Witnesses to Brazil’s Deadliest Police Raid Are Being Threatened to Stay Silent

A raid on May 6 killed 27 young residents, and an investigation is underway. But witnesses and human rights advocates claim the incident was a “massacre.”
May 12, 2021, 6:15pm
A woman holds up a candle during a protest on May 7 2021, the day after a deadly police operation in the Jacarezinho favela. More than two dozen people died in the bloodiest police operation in the history of Rio de Janeiro.
A woman holds up a candle during a protest on May 7 2021, the day after a deadly police operation in the Jacarezinho favela. More than two dozen people died in the bloodiest police operation in the history of Rio de Janeiro. Photo: Andre Borges/picture alliance via Getty Images.

RIO DE JANEIRO, Brazil - After 27 youngsters were killed by the deadliest police raid on record in Rio De Janeiro, residents and witnesses are being threatened to remain silent about the incident.

The police claim that all of the deaths following the raid in the Jacarezinho favela were a result of confrontations with “suspects” - alleged members of a local drug gang. But locals reported that some of the men were unarmed and  trying to escape as the police entered. 

Advertisement

Families of the victims as well as lawyers and human rights activists want answers and have demanded an independent investigation into the killings. But they told VICE World News that they are now being threatened to remain silent about their version of events. 
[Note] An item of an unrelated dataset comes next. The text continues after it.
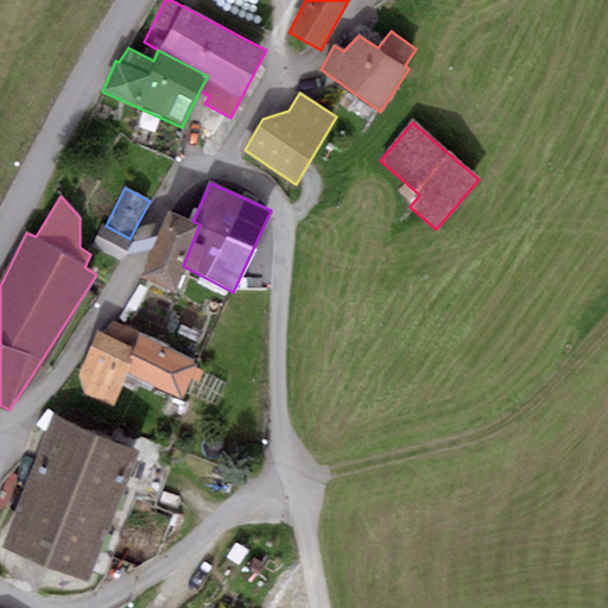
[(169,210),(143,278),(173,291),(183,266),(200,225),(192,221),(169,210)]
Rodrigo Mondego, from the Human Rights Commission (OAB-RJ), an independent body, said that activists and lawyers, including himself, who are gathering witness testimonies in Jacarezinho are also receiving death threats over social media.

Rio's Deadliest Police Raid on Record Kills 24

“You should have been shot like the other 27 people died. You should have died before, whoever defends a criminal is a dead criminal,” said an anonymous person via Twitter to a resident in a message seen by Mondego. Similar threats were sent via Instagram and seen by VICE World News. 

Other witnesses reported receiving text messages from unknown numbers saying that the police had their personal info and their photos, insinuating that there would be consequences if they gave evidence about the events of that day.
 
“The families in Jacarezinho are terrified that there will be another raid. They’re still in a state of shock and too scared to leave the favela. They’re worried about what could happen if they speak and denounce the abuses,” said Seimour Souza, a coordinator of the Independent and Community Learning Centre in the Jacarezinho favela.

Advertisement

“The headquarters of the civil police is directly in front of the favela”, added Thaina de Medeiros from the Human Rights Commission of the legislative assembly of Rio de Janeiro, who was at the favela when the shooting took place and is now supporting some of the affected families.

Terror and panic have been replaced by indignation in the Jacarezinho favela after dozens of police officers stormed into the zone last week, backed up by helicopters. The death count included a police officer as well as the 27 young Black men in what is considered Rio de Janeiro’s most deadliest police raid on record.

The initial death count as a result of the raid, which took place on May 6, was 24 but Rio’s police reported an additional three deaths over the weekend. Two civilians were injured after being hit by a stray bullet on a metro nearby. According to the police, the operation  - dubbed “Exceptis” - (which translates as “exceptional”) - was based on 21 arrest warrants generated after 10 years of investigations into the Comando Vermelho (Red Command) drug trafficking organization that dominates the favela and has a trend of recruiting young men and children. 

But residents are questioning the police’s version of its true motives for the bloody incident, and claim extrajudicial killings took place.

“It was a massacre, the police invaded houses, questioned families, confiscated their phones and threatened the residents. It was true terror,” said one activist who asked not to be named by VICE World News.

“According to the Civil Police, all 27 criminals killed in confrontation with police in Jacarezinho are part of ongoing investigations that prove their involvement in organized crime. The only person executed was police inspector Andre de Mello Frias,” wrote the police’s press department in an email responding to questions from VICE World News.

Under pressure from human rights groups and lawyers, Rio de Janeiro’s Public Ministry, which is responsible for police oversight, announced on May 12 that it would launch an independent investigation via the prosecutor’s office. The focus of the investigation is likely to be the decisions to remove bodies from crime scenes as well as reports of executions and the death of a police officer. 

The removal of bodies from crime scenes is common practice in Rio, and according to media reports 25 bodies were removed from Jacarezinho by the police following the raid. That could hinder investigations surrounding the exact circumstances of the killings. 

“Removing bodies … is a traditional strategy in Rio de Janeiro to generate impunity,” said Daniel Sarmento, a lawyer with his own firm in Rio. 

Rio’s Civil Police said via email that it is still possible to conduct investigations without bodies at the scene. But experts argued that if all of the killings occurred within a legal framework, there would be no need to change the crime scenes. 

Mondego, from the Human Rights Commission, told VICE World News that the Souza Aguiar Municipality hospital where 20 of the bodies were sent said that all the men were dead on arrival.